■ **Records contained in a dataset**
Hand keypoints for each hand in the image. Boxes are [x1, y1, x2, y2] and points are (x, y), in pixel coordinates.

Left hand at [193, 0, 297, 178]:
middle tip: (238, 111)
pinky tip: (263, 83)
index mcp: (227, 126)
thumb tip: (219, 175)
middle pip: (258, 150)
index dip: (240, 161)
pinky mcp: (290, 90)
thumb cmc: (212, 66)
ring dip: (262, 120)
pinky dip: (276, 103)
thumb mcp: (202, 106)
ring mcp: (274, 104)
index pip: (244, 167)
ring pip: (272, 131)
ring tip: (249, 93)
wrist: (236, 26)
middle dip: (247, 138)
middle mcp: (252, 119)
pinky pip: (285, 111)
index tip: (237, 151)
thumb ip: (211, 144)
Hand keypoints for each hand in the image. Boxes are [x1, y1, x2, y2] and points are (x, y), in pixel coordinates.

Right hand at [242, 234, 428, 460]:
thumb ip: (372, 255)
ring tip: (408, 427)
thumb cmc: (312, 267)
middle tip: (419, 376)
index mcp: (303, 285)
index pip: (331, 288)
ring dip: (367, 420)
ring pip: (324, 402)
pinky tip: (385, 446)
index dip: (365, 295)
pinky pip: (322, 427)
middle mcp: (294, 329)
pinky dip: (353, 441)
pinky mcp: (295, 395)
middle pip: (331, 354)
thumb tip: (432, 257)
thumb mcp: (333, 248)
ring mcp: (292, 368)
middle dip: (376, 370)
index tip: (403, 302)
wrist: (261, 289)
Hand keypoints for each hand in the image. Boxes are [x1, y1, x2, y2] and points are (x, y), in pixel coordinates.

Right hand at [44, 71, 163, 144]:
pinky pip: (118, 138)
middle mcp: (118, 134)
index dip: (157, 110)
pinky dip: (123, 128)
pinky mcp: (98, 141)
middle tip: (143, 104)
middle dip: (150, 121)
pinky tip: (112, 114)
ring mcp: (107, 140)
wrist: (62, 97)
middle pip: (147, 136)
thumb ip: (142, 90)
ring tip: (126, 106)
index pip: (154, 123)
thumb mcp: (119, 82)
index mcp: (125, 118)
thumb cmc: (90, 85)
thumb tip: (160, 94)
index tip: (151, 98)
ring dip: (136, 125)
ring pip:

■ **What you need to do**
Select and copy each line from the data that includes the word "index".

■ **Result for this task**
index mcp: (227, 126)
index dip: (240, 161)
index pip: (244, 167)
index tip: (237, 151)
index mcp: (303, 285)
index pip: (331, 288)
index dip: (365, 295)
index tip: (403, 302)
index dip: (157, 110)
index pip: (154, 123)
index mcp: (125, 118)
index tip: (151, 98)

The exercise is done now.